Expansion of time-convolutionless non-Markovian quantum master equations: A case study using the Fano-Anderson model

TL;DR

This paper assesses the effectiveness of the time-convolutionless (TCL) quantum master equation method using the Fano-Anderson model, analyzing convergence, non-Markovianity, and the method's limitations in strongly coupled regimes.

Contribution

It derives the convergence radius of the TCL expansion and evaluates its performance in modeling non-Markovian dynamics in a specific quantum system.

Findings

The convergence radius depends on the spectral density parameters.

Second and fourth order expansions capture different aspects of non-Markovianity.

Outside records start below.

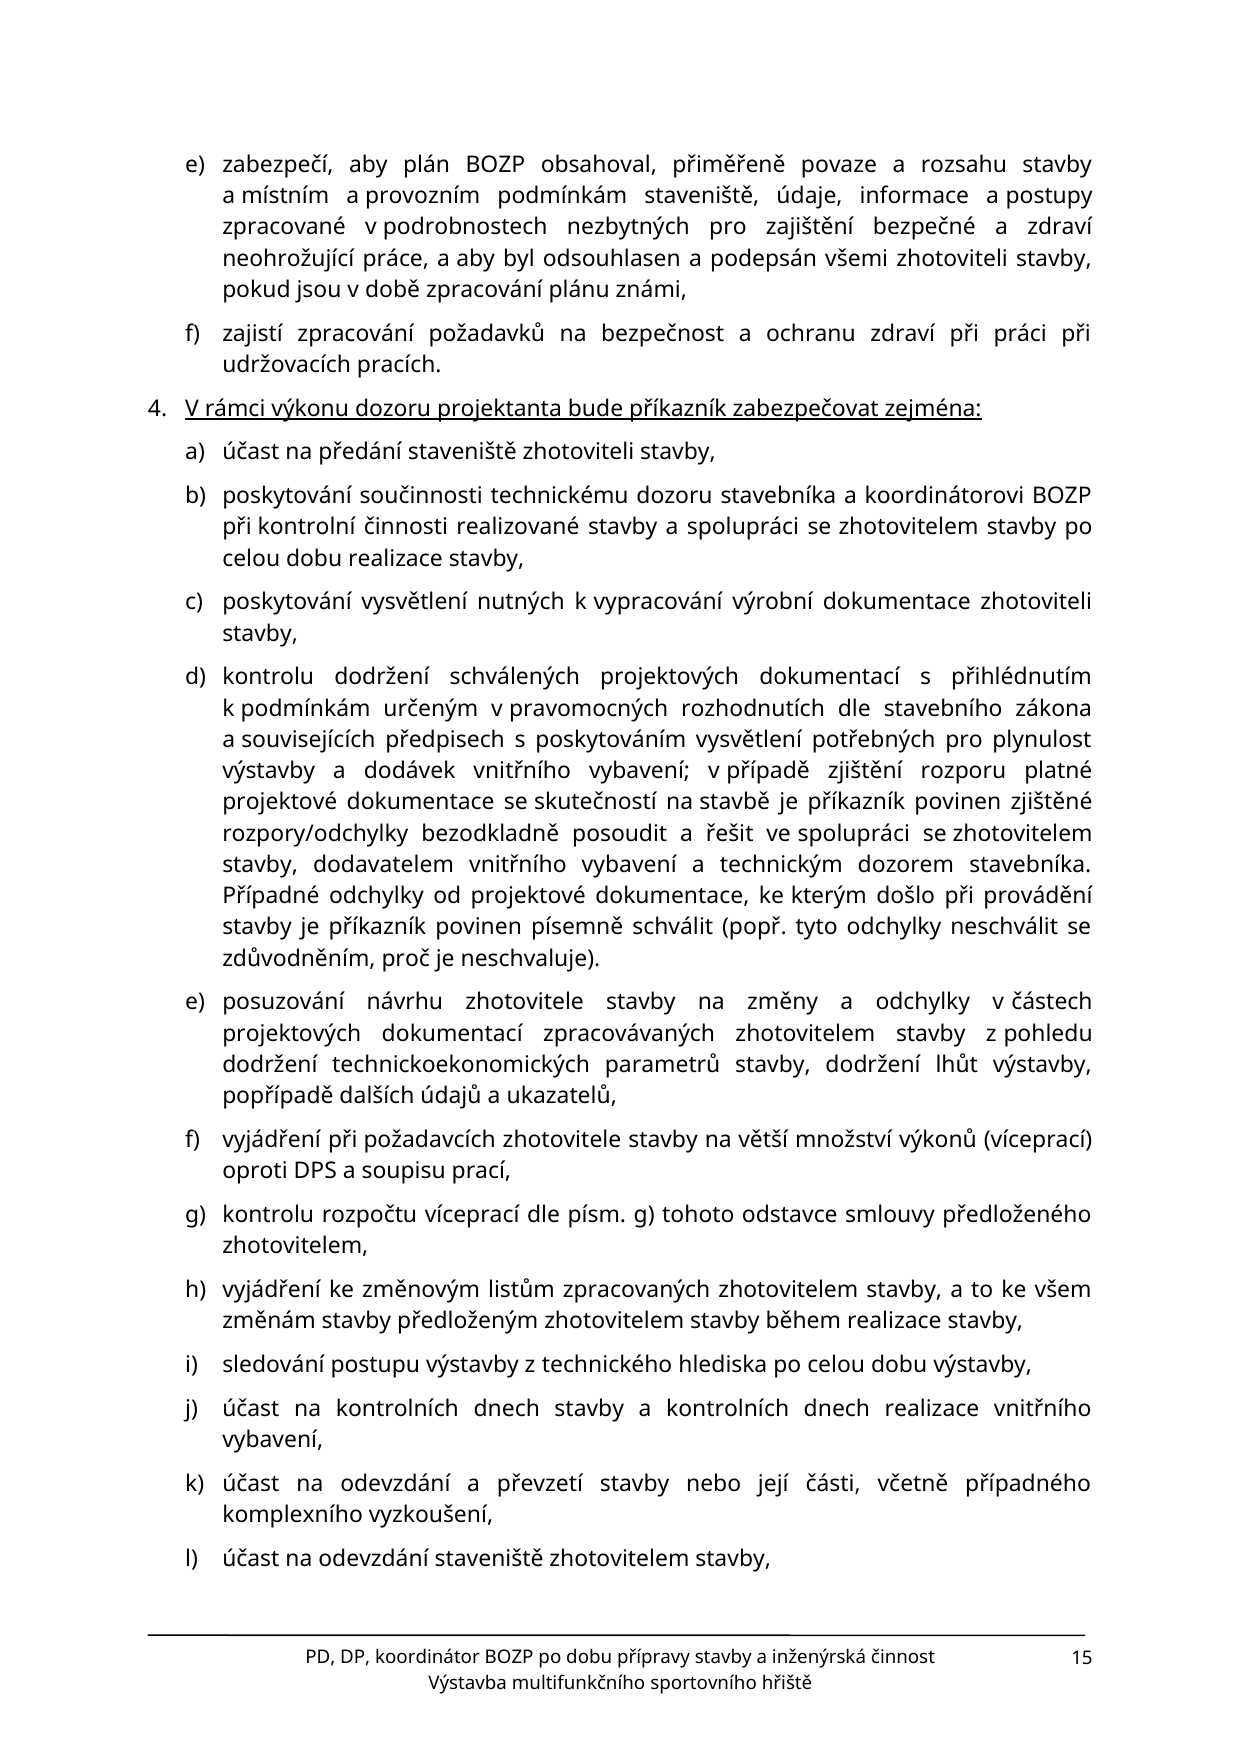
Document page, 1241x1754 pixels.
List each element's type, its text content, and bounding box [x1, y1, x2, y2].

list účast na odevzdání a převzetí stavby nebo její části, včetně případného komplexního vyzkoušení, [185, 1466, 1092, 1529]
list poskytování vysvětlení nutných k vypracování výrobní dokumentace zhotoviteli stavby, [185, 585, 1092, 648]
list vyjádření při požadavcích zhotovitele stavby na větší množství výkonů (víceprací) oproti DPS a soupisu prací, [185, 1123, 1092, 1185]
list kontrolu dodržení schválených projektových dokumentací s přihlédnutím k podmínkám určeným v pravomocných rozhodnutích dle stavebního zákona a souvisejících předpisech s poskytováním vysvětlení potřebných pro plynulost výstavby a dodávek vnitřního vybavení; v případě zjištění rozporu platné projektové dokumentace se skutečností na stavbě je příkazník povinen zjištěné rozpory/odchylky bezodkladně posoudit a řešit ve spolupráci se zhotovitelem stavby, dodavatelem vnitřního vybavení a technickým dozorem stavebníka. Případné odchylky od projektové dokumentace, ke kterým došlo při provádění stavby je příkazník povinen písemně schválit (popř. tyto odchylky neschválit se zdůvodněním, proč je neschvaluje). [185, 660, 1092, 973]
list zajistí zpracování požadavků na bezpečnost a ochranu zdraví při práci při udržovacích pracích. [185, 316, 1092, 379]
list vyjádření ke změnovým listům zpracovaných zhotovitelem stavby, a to ke všem změnám stavby předloženým zhotovitelem stavby během realizace stavby, [185, 1273, 1092, 1335]
list sledování postupu výstavby z technického hlediska po celou dobu výstavby, [185, 1348, 1092, 1379]
list účast na kontrolních dnech stavby a kontrolních dnech realizace vnitřního vybavení, [185, 1391, 1092, 1454]
list posuzování návrhu zhotovitele stavby na změny a odchylky v částech projektových dokumentací zpracovávaných zhotovitelem stavby z pohledu dodržení technickoekonomických parametrů stavby, dodržení lhůt výstavby, popřípadě dalších údajů a ukazatelů, [185, 985, 1092, 1110]
list poskytování součinnosti technickému dozoru stavebníka a koordinátorovi BOZP při kontrolní činnosti realizované stavby a spolupráci se zhotovitelem stavby po celou dobu realizace stavby, [185, 479, 1092, 573]
list účast na předání staveniště zhotoviteli stavby, [185, 435, 1092, 466]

TCL formalism has limitations in strongly coupled and highly non-Markovian regimes.

Abstract

We explore the performance of the time-convolutionless (TCL) projection operator technique using the Fano-Anderson model as a test case. Comparing the exact TCL master equation with an expansion in powers of the strength of the system-environment coupling, we analyze the transient dynamics as well as the steady-state behavior. For a Lorentzian spectral density we demonstrate that the dimensionless expansion parameter corresponds to the ratio of the environmental correlation time to the relaxation time of the system, and we derive the convergence radius for the TCL expansion, which is seen to depend on the ratio of detuning and width of the spectral density. We further study the quantum non-Markovianity of the model based on the evolution of the Bures distance between quantum states and how it is represented by the second and fourth order of the expansion. Our results highlight both the strengths and the limitations of the TCL formalism in capturing key features of open quantum systems and, in particular, the challenges of accurately describing strongly coupled systems and non-Markovian dynamics.